TASK PROMPT. The answer must repeat every record exactly, with no pictures in it.

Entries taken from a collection
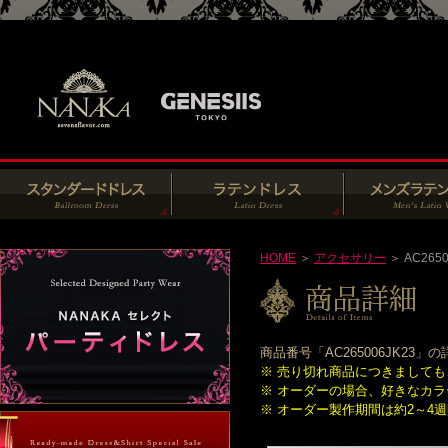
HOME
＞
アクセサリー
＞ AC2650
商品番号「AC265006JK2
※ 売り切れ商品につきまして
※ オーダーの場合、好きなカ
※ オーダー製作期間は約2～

TASK RESPONSE.
HOME
＞
アクセサリー
＞ AC2650
商品番号「AC265006JK2
※ 売り切れ商品につきまして
※ オーダーの場合、好きなカ
※ オーダー製作期間は約2～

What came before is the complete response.